Deux cent trente-huit milles de tramways sillonnent l’île de Montréal et convergent sur la place d’Armes. Les bureaux de direction sont à deux pas de ce point névralgique, sur la rue Craig (actuellement Saint-Antoine). Mais le véritable poste de commande de ce monopole est à quelques rues vers l’ouest, au coin de McGill et Saint-Jacques, dans des locaux situés au-dessus de la Banque des Cantons de l’Est. Dans ces bureaux se trouve la Montreal Public Service Corporation, une société de gestion créée en 1913 par J.W. McConnell et qui, malgré son nom, servait prioritairement les intérêts de McConnell et de ses partenaires.
Le public montréalais est ambivalent face à l’entreprise : il aime et hait les tramways. Au cours de l’année 1915, les 400 000 Montréalaises et Montréalais effectuent 158 576 271 voyages et le tiers de ces voyages exige une correspondance. En moyenne chaque citadin monte à bord d’un tram 517 fois pendant l’année. Les tramways sont, pour la vaste majorité de la population, leur seul moyen de transport. Ils sont lents, bruyants, chauds en été, froids en hiver et la plupart du temps bondés, mais la piètre qualité du service les rend hautement rentables. Les frais d’opération ne représentent que 57% des revenus bruts. Ainsi, seulement pour 1915, les financiers-propriétaires et les financiers-créanciers se partagent 2 397 086$, alors que le revenu annuel moyen d’une famille montréalaise est d’environ 500$. Bien sûr, la Ville reçoit une redevance de 414 000$, mais il ne faut pas oublier qu’elle est responsable du déneigement des routes, y compris de ces 238 milles de tramways.

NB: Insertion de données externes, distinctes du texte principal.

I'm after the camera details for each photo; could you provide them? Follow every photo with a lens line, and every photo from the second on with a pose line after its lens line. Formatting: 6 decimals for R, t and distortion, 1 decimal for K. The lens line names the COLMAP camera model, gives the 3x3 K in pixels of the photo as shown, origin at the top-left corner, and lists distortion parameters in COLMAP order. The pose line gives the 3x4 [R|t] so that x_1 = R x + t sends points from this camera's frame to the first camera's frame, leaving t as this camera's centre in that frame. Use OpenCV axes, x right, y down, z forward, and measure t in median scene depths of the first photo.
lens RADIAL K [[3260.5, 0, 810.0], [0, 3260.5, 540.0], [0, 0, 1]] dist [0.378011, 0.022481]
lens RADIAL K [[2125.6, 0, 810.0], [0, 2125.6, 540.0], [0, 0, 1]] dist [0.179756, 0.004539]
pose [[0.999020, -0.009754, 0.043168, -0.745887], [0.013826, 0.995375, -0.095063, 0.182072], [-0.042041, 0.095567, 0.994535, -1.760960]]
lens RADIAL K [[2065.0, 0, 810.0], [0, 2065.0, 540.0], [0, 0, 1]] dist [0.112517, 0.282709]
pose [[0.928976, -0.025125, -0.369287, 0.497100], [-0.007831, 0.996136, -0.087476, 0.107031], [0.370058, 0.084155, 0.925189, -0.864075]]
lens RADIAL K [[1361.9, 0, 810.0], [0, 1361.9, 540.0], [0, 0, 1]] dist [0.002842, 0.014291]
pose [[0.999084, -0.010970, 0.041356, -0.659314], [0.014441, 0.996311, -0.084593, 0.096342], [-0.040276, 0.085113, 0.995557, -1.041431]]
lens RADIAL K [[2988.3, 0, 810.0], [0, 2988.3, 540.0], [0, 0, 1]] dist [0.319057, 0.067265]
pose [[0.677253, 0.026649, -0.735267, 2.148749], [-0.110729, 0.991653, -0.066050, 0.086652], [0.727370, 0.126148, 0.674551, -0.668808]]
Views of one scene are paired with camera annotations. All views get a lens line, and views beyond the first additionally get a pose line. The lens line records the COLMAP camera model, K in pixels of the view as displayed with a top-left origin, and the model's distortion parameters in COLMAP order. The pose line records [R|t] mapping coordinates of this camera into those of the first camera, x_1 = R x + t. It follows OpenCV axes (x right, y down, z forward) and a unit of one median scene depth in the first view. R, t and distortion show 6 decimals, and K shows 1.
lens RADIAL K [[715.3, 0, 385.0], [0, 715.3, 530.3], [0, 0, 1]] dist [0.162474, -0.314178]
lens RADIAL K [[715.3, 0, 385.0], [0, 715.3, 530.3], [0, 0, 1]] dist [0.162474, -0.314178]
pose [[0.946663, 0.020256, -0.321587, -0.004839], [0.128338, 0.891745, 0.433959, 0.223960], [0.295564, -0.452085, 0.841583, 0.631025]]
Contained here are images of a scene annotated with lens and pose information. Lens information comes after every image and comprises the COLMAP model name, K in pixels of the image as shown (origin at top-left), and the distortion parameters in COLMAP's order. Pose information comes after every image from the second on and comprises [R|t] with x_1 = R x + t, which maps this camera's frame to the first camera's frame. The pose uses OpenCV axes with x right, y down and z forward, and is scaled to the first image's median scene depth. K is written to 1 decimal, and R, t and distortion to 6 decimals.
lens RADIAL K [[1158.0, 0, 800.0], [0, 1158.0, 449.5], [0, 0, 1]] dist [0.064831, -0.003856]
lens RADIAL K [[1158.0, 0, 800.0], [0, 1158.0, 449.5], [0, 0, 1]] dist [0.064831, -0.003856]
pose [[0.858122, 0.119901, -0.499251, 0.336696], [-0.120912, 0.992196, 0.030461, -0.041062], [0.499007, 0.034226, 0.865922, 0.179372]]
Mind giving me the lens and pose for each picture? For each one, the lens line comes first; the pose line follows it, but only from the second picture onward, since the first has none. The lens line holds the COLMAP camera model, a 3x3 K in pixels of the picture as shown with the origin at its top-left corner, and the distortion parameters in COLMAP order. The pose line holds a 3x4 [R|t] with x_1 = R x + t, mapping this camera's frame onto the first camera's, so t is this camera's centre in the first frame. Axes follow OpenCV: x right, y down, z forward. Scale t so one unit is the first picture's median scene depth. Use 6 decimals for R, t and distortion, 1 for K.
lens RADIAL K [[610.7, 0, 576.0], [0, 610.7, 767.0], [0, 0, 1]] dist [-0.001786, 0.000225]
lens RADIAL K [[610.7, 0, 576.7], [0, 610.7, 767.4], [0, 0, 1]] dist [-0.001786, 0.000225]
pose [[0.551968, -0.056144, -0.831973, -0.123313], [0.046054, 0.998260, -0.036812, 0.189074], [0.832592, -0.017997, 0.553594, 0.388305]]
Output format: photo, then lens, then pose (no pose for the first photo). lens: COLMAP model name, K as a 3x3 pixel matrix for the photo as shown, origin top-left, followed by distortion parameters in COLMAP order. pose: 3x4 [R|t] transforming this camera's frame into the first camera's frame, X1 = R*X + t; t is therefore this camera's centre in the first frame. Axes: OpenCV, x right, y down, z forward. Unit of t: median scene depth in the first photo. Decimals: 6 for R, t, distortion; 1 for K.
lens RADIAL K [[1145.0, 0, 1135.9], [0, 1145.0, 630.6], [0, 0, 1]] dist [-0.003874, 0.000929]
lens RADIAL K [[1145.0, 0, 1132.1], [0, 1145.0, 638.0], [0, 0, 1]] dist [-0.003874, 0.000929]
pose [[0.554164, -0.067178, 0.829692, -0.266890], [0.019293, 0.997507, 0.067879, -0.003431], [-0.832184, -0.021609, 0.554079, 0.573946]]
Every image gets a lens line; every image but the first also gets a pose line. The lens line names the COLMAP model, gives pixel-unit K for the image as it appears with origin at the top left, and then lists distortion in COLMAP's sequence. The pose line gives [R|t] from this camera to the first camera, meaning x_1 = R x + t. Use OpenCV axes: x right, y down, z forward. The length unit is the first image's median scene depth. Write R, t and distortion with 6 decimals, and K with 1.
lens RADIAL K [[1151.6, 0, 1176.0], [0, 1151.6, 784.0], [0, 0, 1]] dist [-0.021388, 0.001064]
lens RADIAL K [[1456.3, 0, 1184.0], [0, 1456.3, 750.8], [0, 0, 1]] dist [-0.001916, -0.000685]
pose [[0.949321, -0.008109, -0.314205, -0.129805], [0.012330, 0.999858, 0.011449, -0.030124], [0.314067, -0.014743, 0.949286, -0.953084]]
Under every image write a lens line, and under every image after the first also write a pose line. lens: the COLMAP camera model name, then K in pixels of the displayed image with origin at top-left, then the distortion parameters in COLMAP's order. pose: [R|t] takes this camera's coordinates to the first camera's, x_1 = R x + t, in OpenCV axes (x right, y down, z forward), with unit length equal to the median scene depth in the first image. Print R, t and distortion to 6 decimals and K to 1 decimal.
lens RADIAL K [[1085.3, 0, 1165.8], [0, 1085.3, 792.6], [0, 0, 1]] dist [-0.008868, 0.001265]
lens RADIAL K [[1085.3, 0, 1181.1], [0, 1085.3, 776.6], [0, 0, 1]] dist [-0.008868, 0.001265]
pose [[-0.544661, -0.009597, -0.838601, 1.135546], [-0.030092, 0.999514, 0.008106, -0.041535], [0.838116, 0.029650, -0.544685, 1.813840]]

Les tramways montréalais suivront la même route que partout en Amérique du Nord. Après la Deuxième Guerre mondiale, avec la croissance des banlieues et du parc automobile, le transport en commun deviendra plus coûteux et, en conséquence, moins rentable. La bourgeoisie laissera aux municipalités le soin de gérer ce service. Dans le cas montréalais, le transfert s’effectuera au début des années 1950. Maintenant sur la place d’Armes, là où autrefois des dizaines de milliers de gens prenaient leur tram, on invite les touristes à monter à bord d’une calèche.